» PROBLEM STATEMENT: Extract every line of the data below and reproduce each one verbatim, in the same order.

───── EXTRACTED INFORMATION

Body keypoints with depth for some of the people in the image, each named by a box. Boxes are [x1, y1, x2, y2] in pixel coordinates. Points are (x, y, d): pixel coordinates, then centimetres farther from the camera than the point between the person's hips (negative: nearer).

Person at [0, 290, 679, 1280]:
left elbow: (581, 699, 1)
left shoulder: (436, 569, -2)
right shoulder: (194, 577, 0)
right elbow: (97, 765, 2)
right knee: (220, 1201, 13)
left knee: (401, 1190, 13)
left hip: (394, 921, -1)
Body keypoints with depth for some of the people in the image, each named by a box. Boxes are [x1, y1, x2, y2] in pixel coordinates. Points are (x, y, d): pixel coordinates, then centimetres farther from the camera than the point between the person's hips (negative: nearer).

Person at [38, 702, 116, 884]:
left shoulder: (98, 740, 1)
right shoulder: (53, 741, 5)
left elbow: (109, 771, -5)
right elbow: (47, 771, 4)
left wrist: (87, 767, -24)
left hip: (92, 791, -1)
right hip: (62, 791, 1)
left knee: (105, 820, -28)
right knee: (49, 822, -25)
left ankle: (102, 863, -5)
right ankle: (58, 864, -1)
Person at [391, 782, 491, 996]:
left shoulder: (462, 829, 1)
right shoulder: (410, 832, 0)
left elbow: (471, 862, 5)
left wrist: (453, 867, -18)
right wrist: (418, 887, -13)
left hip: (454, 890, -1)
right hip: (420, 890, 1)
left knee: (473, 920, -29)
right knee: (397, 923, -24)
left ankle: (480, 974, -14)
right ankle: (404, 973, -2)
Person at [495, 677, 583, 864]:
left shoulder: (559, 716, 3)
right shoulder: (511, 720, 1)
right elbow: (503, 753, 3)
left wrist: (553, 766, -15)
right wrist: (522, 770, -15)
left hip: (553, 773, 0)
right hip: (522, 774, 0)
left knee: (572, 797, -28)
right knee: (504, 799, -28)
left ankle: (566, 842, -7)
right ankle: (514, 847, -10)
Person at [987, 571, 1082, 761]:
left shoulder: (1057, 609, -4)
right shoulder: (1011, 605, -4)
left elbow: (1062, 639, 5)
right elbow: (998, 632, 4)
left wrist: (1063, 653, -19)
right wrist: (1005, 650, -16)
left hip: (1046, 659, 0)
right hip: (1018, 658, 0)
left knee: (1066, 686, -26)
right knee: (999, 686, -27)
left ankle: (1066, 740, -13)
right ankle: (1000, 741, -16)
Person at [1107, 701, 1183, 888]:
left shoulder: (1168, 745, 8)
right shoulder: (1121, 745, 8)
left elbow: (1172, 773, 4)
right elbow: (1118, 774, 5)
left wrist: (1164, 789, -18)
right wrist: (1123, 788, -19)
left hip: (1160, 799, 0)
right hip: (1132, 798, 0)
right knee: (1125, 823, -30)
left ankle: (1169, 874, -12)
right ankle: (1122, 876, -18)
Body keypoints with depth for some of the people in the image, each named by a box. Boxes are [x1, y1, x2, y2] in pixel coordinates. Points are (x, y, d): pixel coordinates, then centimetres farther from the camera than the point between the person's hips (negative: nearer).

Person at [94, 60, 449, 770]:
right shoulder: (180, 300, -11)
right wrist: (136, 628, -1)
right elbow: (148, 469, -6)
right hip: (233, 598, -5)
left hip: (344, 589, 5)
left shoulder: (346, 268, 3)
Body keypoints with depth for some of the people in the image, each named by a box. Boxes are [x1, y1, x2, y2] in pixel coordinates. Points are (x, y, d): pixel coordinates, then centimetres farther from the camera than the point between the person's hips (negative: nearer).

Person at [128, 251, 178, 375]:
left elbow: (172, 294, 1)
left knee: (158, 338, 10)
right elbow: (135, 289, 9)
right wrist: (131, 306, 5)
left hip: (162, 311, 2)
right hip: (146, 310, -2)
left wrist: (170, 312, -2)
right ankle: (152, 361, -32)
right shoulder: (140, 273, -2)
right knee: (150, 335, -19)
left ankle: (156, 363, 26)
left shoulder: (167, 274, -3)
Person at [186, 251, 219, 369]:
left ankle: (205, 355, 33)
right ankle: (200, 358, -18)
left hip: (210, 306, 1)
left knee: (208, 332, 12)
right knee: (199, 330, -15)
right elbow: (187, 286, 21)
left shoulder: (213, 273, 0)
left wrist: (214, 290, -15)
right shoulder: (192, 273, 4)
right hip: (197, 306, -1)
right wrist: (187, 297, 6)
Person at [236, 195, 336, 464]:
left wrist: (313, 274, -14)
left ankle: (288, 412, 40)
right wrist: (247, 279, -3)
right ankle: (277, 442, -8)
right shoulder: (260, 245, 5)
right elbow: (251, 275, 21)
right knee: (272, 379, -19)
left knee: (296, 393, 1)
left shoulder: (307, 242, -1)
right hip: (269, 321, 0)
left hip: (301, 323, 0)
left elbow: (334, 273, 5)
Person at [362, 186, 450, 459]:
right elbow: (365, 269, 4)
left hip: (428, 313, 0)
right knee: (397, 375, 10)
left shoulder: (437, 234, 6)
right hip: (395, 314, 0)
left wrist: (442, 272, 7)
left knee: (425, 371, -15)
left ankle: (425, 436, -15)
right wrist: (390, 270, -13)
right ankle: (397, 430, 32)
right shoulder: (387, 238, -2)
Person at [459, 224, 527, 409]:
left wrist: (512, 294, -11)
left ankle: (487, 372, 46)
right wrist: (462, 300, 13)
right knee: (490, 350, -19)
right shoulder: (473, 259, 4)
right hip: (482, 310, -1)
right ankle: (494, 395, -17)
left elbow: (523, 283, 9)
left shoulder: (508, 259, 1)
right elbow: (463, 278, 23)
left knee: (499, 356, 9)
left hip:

──────────

» FINAL ANSWER:
Body keypoints with depth for some of the people in the image, each named by a box. Boxes are [x1, y1, x2, y2] in pixel coordinates. Points are (x, y, d): pixel coordinates, then centimetres farther from the camera than the point between the person's hips (negative: nearer).

Person at [0, 290, 679, 1280]:
left elbow: (581, 699, 1)
left shoulder: (436, 569, -2)
right shoulder: (194, 577, 0)
right elbow: (97, 765, 2)
right knee: (220, 1201, 13)
left knee: (401, 1190, 13)
left hip: (394, 921, -1)
Body keypoints with depth for some of the people in the image, each named by a box. Boxes are [x1, y1, x2, y2] in pixel coordinates. Points are (x, y, d): pixel coordinates, then centimetres farther from the camera than the point between the person's hips (negative: nearer).

Person at [38, 702, 116, 884]:
left shoulder: (98, 740, 1)
right shoulder: (53, 741, 5)
left elbow: (109, 771, -5)
right elbow: (47, 771, 4)
left wrist: (87, 767, -24)
left hip: (92, 791, -1)
right hip: (62, 791, 1)
left knee: (105, 820, -28)
right knee: (49, 822, -25)
left ankle: (102, 863, -5)
right ankle: (58, 864, -1)
Person at [391, 782, 491, 996]:
left shoulder: (462, 829, 1)
right shoulder: (410, 832, 0)
left elbow: (471, 862, 5)
left wrist: (453, 867, -18)
right wrist: (418, 887, -13)
left hip: (454, 890, -1)
right hip: (420, 890, 1)
left knee: (473, 920, -29)
right knee: (397, 923, -24)
left ankle: (480, 974, -14)
right ankle: (404, 973, -2)
Person at [495, 677, 583, 864]:
left shoulder: (559, 716, 3)
right shoulder: (511, 720, 1)
right elbow: (503, 753, 3)
left wrist: (553, 766, -15)
right wrist: (522, 770, -15)
left hip: (553, 773, 0)
right hip: (522, 774, 0)
left knee: (572, 797, -28)
right knee: (504, 799, -28)
left ankle: (566, 842, -7)
right ankle: (514, 847, -10)
Person at [987, 571, 1082, 761]:
left shoulder: (1057, 609, -4)
right shoulder: (1011, 605, -4)
left elbow: (1062, 639, 5)
right elbow: (998, 632, 4)
left wrist: (1063, 653, -19)
right wrist: (1005, 650, -16)
left hip: (1046, 659, 0)
right hip: (1018, 658, 0)
left knee: (1066, 686, -26)
right knee: (999, 686, -27)
left ankle: (1066, 740, -13)
right ankle: (1000, 741, -16)
Person at [1107, 701, 1183, 888]:
left shoulder: (1168, 745, 8)
right shoulder: (1121, 745, 8)
left elbow: (1172, 773, 4)
right elbow: (1118, 774, 5)
left wrist: (1164, 789, -18)
right wrist: (1123, 788, -19)
left hip: (1160, 799, 0)
right hip: (1132, 798, 0)
right knee: (1125, 823, -30)
left ankle: (1169, 874, -12)
right ankle: (1122, 876, -18)
Body keypoints with depth for some of the people in the image, each named by a box. Boxes are [x1, y1, x2, y2] in pixel coordinates. Points are (x, y, d): pixel coordinates, then centimetres farther from the camera than the point between the person's hips (negative: nearer).

Person at [94, 60, 449, 770]:
right shoulder: (180, 300, -11)
right wrist: (136, 628, -1)
right elbow: (148, 469, -6)
right hip: (233, 598, -5)
left hip: (344, 589, 5)
left shoulder: (346, 268, 3)
Body keypoints with depth for some of the people in the image, each named by a box. Boxes are [x1, y1, x2, y2] in pixel coordinates. Points are (x, y, d): pixel coordinates, then centimetres farther from the camera than the point between the person's hips (negative: nearer).

Person at [128, 251, 178, 375]:
left elbow: (172, 294, 1)
left knee: (158, 338, 10)
right elbow: (135, 289, 9)
right wrist: (131, 306, 5)
left hip: (162, 311, 2)
right hip: (146, 310, -2)
left wrist: (170, 312, -2)
right ankle: (152, 361, -32)
right shoulder: (140, 273, -2)
right knee: (150, 335, -19)
left ankle: (156, 363, 26)
left shoulder: (167, 274, -3)
Person at [186, 251, 219, 369]:
left ankle: (205, 355, 33)
right ankle: (200, 358, -18)
left hip: (210, 306, 1)
left knee: (208, 332, 12)
right knee: (199, 330, -15)
right elbow: (187, 286, 21)
left shoulder: (213, 273, 0)
left wrist: (214, 290, -15)
right shoulder: (192, 273, 4)
right hip: (197, 306, -1)
right wrist: (187, 297, 6)
Person at [236, 195, 336, 464]:
left wrist: (313, 274, -14)
left ankle: (288, 412, 40)
right wrist: (247, 279, -3)
right ankle: (277, 442, -8)
right shoulder: (260, 245, 5)
right elbow: (251, 275, 21)
right knee: (272, 379, -19)
left knee: (296, 393, 1)
left shoulder: (307, 242, -1)
right hip: (269, 321, 0)
left hip: (301, 323, 0)
left elbow: (334, 273, 5)
Person at [362, 186, 450, 459]:
right elbow: (365, 269, 4)
left hip: (428, 313, 0)
right knee: (397, 375, 10)
left shoulder: (437, 234, 6)
right hip: (395, 314, 0)
left wrist: (442, 272, 7)
left knee: (425, 371, -15)
left ankle: (425, 436, -15)
right wrist: (390, 270, -13)
right ankle: (397, 430, 32)
right shoulder: (387, 238, -2)
Person at [459, 224, 527, 409]:
left wrist: (512, 294, -11)
left ankle: (487, 372, 46)
right wrist: (462, 300, 13)
right knee: (490, 350, -19)
right shoulder: (473, 259, 4)
right hip: (482, 310, -1)
right ankle: (494, 395, -17)
left elbow: (523, 283, 9)
left shoulder: (508, 259, 1)
right elbow: (463, 278, 23)
left knee: (499, 356, 9)
left hip:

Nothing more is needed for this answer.